Although myocardial fibrosis identified by late gadolinium enhancement (LGE) cardiovascular magnetic resonance (CMR) may predict adverse outcomes among patients with hypertrophic cardiomyopathy (HCM), its precise role in risk stratification for sudden cardiac death (SCD) remains unresolved. Previous studies have relied on broad surrogate composite endpoints and were underpowered to assess SCD risk or to adjust for confounding variables. To address this, we studied the prognostic significance of LGE in a large HCM cohort with long-term follow-up.
Consecutive patients with HCM (n=711, median age 56.3 years, interquartile range [IQR] 46.7 to 66.6; 70.0% male) underwent LGE-CMR and were prospectively followed for a median of 3.5 years. This amounted to a total of 2852 patient-years of follow-up. The primary endpoint was SCD or aborted SCD. The principal secondary endpoint was a composite of cardiovascular mortality and aborted SCD. LGE imaging was performed in two orthogonal phase-encoding directions ~10 min after 0.1 mmol/kg gadolinium using an inversion recovery-prepared gradient echo sequence. The amount was quantified using the full-width at half-maximum method.
Patients with LGE had more significant left ventricular hypertrophy and lower left ventricular ejection fraction (LV-EF) than those without LGE (Table 1). The median amount of LGE in the 471 (66.2%) patients with enhancement was 5.9% of left ventricular mass (IQR: 2.2 to 13.3). At the end of follow-up, 22 patients (3.1%) reached the primary endpoint: 18 (3.8%) in the LGE group and 4 (1.7%) in the no LGE group. The amount but not the presence of fibrosis was a significant univariate predictor of SCD risk (HR per 5% LGE: 1.24, 95% CI 1.06 to 1.45; p=0.007 and HR for LGE: 2.69, 95% CI 0.91 to 7.97; p=0.073 respectively). However, on multivariate analysis, only left ventricular ejection fraction (LV-EF) remained significant (HR: 0.92, 95% CI 0.89 to 0.95; p<0.001)[Figure 1]. For the secondary composite endpoint of cardiovascular mortality and aborted SCD, 30 (6.4%) patients in the LGE group versus 8 (3.3%) in the no LGE group reached the endpoint (HR for LGE: 2.24, 95% CI 1.03 to 4.89; p=0.043). However, on multivariate analysis, only LV-EF and non-sustained VT (NSVT) emerged as a significant predictors of outcome (HR for LV-EF: 0.92, 95% CI 0.90 to 0.95, P<0.001; and HR for NSVT: 3.15, 1.37 to 7.28, p=0.007).
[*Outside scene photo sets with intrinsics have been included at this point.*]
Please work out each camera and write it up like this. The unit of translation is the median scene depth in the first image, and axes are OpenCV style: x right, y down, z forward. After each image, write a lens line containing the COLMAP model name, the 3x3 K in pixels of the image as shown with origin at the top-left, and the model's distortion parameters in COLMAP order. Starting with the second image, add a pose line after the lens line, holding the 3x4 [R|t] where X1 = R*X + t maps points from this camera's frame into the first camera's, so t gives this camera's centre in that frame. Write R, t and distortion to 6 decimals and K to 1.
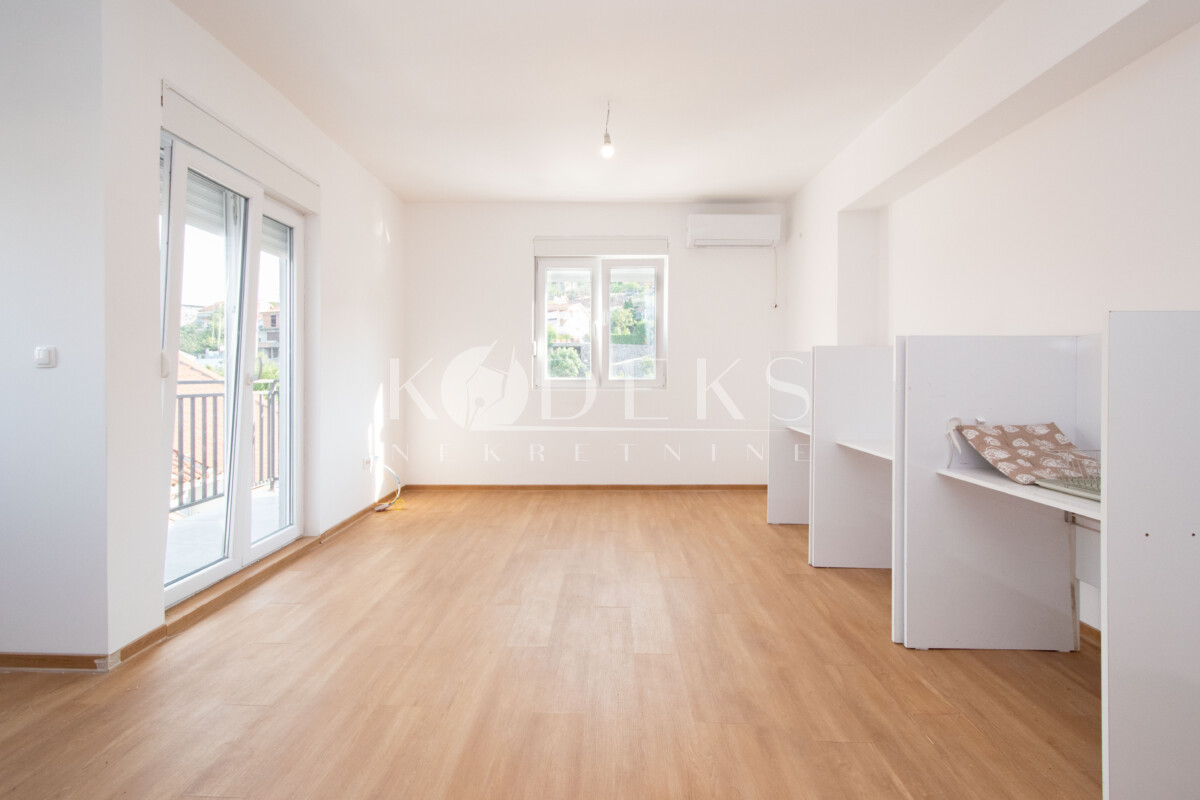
lens RADIAL K [[532.3, 0, 587.5], [0, 532.3, 373.9], [0, 0, 1]] dist [0.001873, 0.000181]
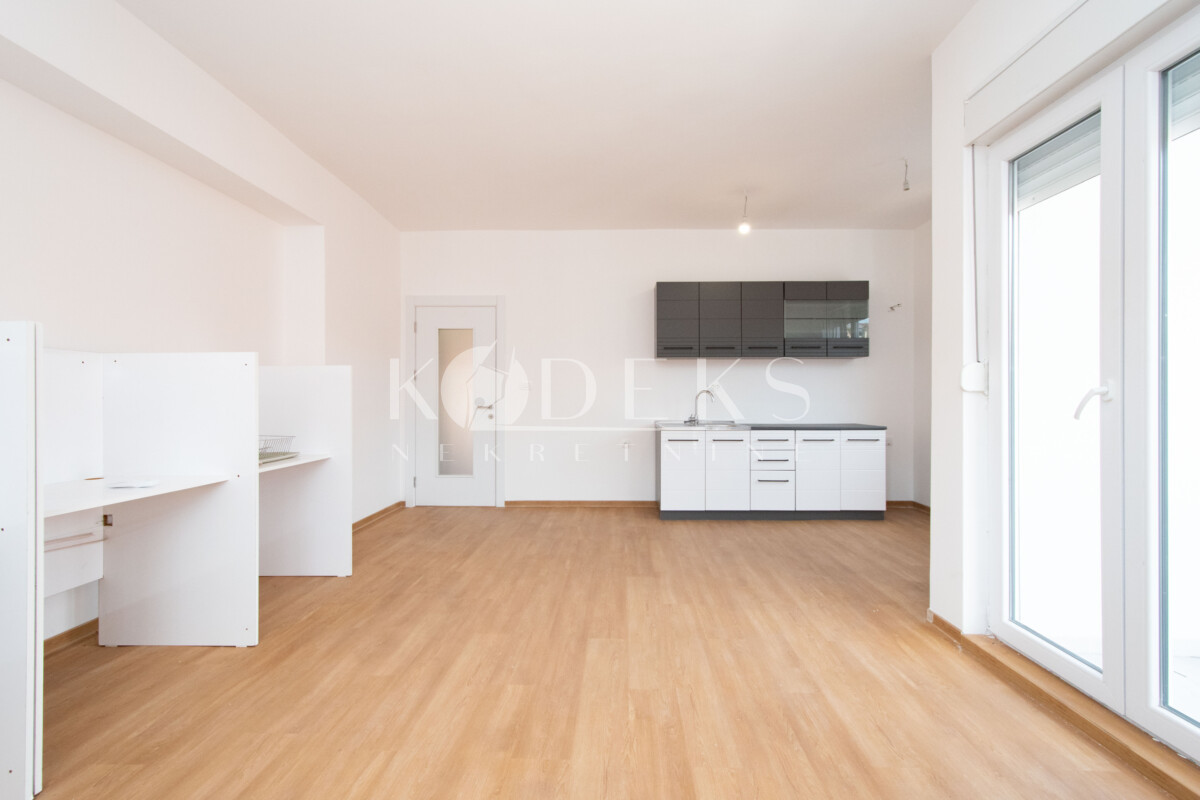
lens RADIAL K [[532.3, 0, 590.1], [0, 532.3, 397.5], [0, 0, 1]] dist [0.001873, 0.000181]
pose [[-0.999865, 0.000408, 0.016430, -0.076057], [0.000406, 1.000000, -0.000100, 0.015168], [-0.016430, -0.000093, -0.999865, 1.615668]]
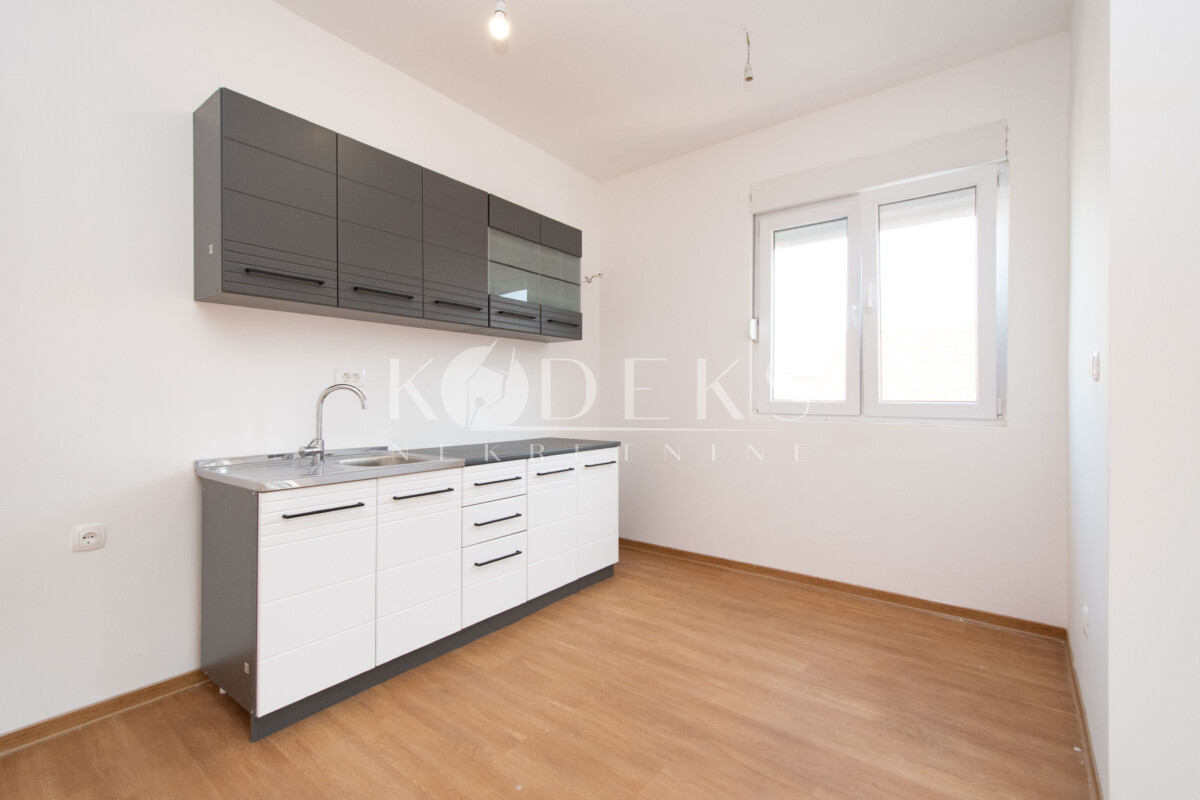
lens RADIAL K [[532.3, 0, 601.0], [0, 532.3, 399.2], [0, 0, 1]] dist [0.001873, 0.000181]
pose [[-0.584827, 0.000787, -0.811158, -0.009999], [-0.003784, 0.999986, 0.003698, 0.009684], [0.811149, 0.005232, -0.584816, 0.618118]]
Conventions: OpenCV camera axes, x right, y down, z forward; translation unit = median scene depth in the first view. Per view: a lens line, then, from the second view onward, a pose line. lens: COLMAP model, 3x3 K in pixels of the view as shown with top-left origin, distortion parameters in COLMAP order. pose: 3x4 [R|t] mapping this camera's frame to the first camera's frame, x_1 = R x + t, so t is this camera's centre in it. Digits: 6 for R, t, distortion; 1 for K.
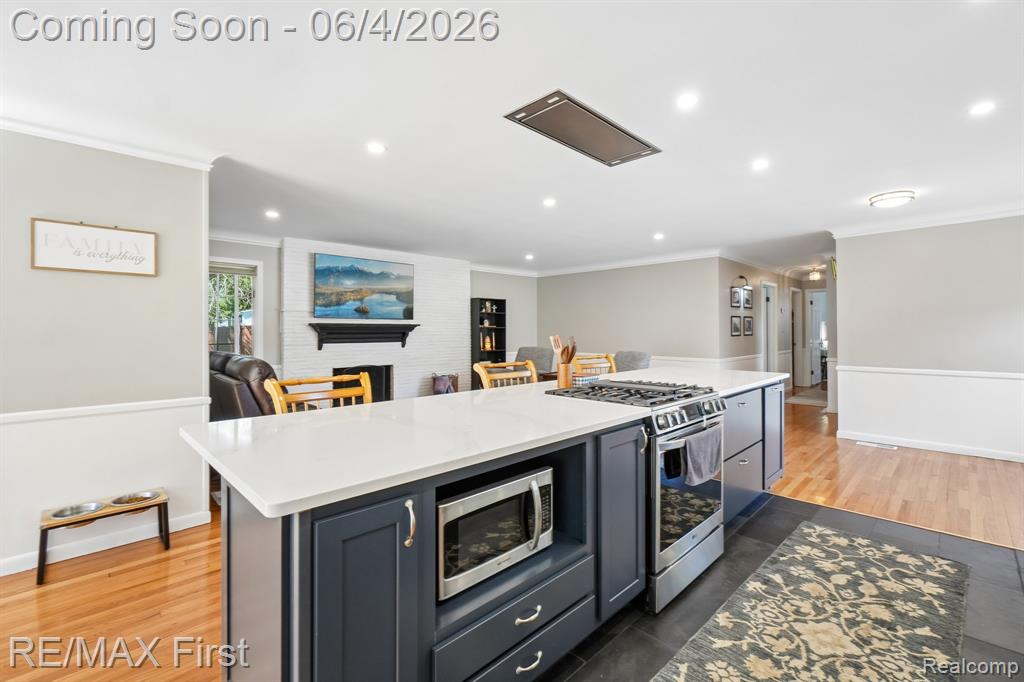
lens RADIAL K [[442.0, 0, 522.4], [0, 442.0, 332.6], [0, 0, 1]] dist [-0.003774, 0.000601]
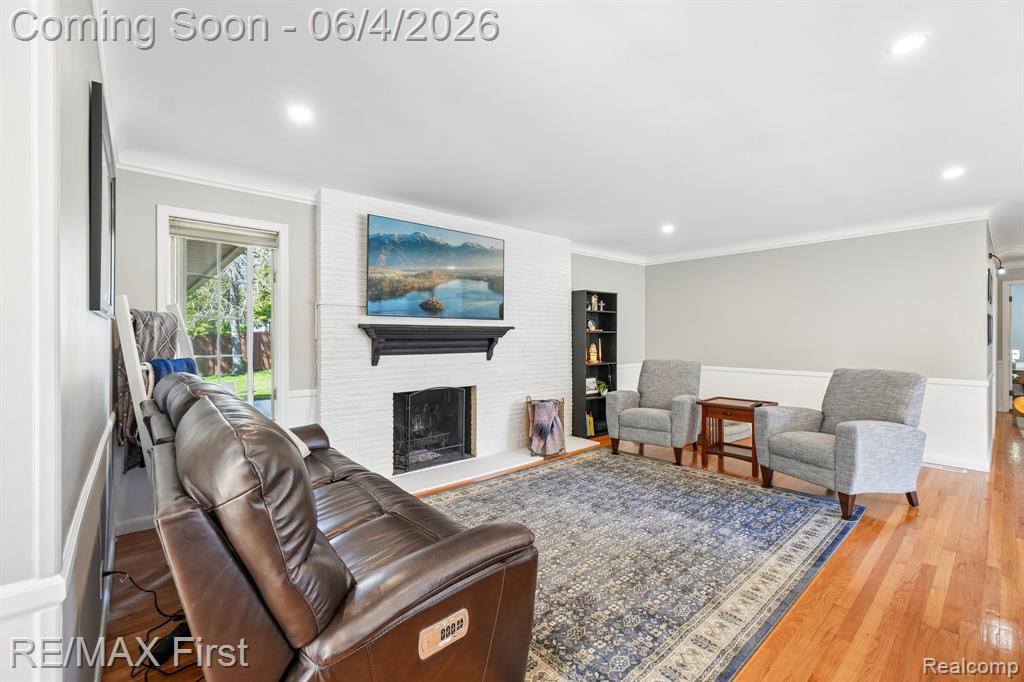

Neither the presence nor the amount of LGE independently predicted SCD risk after adjusting for confounders. In contrast, LV-EF was the best independent predictor of SCD and cardiovascular mortality, and should therefore be considered as part of the routine risk stratification of patients with HCM.
This work is supported by the NIHR Cardiovascular Biomedical Research Unit at the Royal Brompton and Harefield NHS Foundation Trust, and Imperial College. Dr Ismail is supported by the British Heart Foundation.